TASK INPUTS Block Start
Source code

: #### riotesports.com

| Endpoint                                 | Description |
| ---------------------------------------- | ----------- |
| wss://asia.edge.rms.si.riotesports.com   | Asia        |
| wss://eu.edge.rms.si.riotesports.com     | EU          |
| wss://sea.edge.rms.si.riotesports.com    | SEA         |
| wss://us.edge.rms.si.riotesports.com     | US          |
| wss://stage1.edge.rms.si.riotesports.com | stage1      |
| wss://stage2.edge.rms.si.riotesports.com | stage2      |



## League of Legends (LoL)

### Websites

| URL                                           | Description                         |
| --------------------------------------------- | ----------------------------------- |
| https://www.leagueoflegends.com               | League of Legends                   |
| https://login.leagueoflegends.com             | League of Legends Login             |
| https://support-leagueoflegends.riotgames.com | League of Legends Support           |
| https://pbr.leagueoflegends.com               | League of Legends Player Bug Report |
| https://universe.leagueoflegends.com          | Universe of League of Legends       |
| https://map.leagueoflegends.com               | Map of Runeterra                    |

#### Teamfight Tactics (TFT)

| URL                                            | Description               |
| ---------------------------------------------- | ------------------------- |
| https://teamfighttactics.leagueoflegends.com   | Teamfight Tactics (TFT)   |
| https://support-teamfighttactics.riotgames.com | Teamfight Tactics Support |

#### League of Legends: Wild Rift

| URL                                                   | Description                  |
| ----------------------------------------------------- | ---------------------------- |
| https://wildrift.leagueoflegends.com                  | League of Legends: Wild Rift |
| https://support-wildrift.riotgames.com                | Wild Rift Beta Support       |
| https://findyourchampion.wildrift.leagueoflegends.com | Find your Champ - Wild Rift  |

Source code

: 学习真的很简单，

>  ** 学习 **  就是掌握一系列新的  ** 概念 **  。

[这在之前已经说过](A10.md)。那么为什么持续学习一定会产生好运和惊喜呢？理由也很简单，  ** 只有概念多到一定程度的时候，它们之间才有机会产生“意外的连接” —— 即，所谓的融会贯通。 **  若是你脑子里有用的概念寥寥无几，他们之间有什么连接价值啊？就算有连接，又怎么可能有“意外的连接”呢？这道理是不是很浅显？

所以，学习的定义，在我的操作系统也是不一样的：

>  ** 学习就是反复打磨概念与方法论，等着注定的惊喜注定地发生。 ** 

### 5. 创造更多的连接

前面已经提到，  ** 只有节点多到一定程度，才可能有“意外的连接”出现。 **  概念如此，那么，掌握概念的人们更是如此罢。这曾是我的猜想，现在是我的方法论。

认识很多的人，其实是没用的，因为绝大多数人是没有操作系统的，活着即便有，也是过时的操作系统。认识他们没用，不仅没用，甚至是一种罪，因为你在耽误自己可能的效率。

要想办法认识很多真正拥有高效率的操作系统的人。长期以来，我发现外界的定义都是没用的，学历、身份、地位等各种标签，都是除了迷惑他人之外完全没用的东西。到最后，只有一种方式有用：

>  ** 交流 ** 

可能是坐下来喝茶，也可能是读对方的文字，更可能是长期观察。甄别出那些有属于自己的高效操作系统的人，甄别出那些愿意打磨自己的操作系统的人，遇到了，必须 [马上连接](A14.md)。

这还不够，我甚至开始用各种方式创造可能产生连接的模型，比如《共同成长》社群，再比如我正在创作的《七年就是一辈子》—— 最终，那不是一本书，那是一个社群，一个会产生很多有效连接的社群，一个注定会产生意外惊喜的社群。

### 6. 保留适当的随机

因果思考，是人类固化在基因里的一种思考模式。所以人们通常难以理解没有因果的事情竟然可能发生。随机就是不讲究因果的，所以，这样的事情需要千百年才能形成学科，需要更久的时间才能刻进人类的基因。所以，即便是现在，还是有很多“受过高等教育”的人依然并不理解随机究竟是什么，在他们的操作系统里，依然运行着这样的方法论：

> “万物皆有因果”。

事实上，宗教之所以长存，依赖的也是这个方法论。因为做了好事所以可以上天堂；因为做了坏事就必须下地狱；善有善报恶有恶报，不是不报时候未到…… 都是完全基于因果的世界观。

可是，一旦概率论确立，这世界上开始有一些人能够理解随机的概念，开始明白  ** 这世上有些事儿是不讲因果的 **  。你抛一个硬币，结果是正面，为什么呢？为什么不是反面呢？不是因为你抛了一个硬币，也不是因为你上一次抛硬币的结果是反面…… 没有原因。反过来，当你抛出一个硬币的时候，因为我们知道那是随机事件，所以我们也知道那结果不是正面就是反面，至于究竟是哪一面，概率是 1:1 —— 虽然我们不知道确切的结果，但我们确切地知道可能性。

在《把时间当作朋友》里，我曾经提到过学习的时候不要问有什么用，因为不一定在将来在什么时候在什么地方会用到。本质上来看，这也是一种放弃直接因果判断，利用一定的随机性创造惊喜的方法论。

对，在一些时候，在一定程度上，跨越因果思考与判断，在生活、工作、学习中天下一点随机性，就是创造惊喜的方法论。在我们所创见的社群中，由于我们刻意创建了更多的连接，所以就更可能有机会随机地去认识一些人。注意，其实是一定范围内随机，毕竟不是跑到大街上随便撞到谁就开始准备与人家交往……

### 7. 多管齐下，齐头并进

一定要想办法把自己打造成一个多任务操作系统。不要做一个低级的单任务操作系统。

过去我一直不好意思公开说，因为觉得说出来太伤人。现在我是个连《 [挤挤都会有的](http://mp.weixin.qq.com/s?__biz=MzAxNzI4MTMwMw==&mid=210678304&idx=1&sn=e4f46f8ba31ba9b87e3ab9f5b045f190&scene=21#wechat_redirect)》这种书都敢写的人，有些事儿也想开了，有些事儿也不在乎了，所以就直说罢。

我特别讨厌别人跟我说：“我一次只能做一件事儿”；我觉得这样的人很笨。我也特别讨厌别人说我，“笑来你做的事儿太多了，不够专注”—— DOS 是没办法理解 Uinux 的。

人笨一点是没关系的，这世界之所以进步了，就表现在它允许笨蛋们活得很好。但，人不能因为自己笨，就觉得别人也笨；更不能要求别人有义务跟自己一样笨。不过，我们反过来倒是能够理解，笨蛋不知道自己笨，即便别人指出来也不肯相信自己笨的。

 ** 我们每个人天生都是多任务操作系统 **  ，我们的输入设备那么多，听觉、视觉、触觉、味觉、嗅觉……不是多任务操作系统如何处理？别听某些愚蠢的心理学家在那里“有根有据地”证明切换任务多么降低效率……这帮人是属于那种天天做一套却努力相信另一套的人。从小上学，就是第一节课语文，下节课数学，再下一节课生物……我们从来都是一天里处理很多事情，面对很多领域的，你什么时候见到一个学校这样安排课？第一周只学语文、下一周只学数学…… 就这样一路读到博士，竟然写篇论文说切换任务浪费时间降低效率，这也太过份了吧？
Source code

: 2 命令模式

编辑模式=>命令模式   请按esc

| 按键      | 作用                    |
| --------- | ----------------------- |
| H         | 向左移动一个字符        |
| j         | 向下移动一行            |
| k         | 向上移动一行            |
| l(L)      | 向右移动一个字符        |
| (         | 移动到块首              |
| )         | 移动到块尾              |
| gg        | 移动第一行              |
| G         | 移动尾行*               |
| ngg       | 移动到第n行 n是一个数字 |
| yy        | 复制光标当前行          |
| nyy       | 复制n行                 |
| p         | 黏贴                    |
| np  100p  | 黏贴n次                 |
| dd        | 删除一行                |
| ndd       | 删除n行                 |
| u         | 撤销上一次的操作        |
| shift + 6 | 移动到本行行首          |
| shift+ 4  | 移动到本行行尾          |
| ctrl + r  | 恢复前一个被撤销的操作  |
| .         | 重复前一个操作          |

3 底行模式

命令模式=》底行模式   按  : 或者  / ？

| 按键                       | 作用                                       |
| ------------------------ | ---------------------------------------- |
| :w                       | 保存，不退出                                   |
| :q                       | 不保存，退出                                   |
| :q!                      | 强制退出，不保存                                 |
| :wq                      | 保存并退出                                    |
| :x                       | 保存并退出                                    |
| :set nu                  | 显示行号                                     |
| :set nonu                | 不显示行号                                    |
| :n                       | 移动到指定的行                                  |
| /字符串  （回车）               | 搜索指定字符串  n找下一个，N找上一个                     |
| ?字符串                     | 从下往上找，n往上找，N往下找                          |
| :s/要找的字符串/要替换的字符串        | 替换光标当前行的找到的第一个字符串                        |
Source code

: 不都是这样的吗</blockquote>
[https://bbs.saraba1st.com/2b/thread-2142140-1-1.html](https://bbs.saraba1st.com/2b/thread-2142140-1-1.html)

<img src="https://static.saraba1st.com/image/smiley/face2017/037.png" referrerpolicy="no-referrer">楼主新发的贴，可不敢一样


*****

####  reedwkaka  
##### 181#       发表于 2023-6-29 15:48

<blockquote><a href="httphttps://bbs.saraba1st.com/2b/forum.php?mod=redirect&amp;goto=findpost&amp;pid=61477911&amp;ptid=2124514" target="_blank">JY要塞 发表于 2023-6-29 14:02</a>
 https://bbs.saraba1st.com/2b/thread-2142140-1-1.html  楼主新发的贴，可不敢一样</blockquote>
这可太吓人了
TASK INPUTS Block End
» **TO-DO ITEM**: Exactly as written, reproduce the lines of the data above from the first line through the line where "wss://stage1.edge.rms.si.riotesports.com | stage1" appears.

» **RESPONSE AREA**:
Source code

: #### riotesports.com

| Endpoint                                 | Description |
| ---------------------------------------- | ----------- |
| wss://asia.edge.rms.si.riotesports.com   | Asia        |
| wss://eu.edge.rms.si.riotesports.com     | EU          |
| wss://sea.edge.rms.si.riotesports.com    | SEA         |
| wss://us.edge.rms.si.riotesports.com     | US          |
| wss://stage1.edge.rms.si.riotesports.com | stage1      |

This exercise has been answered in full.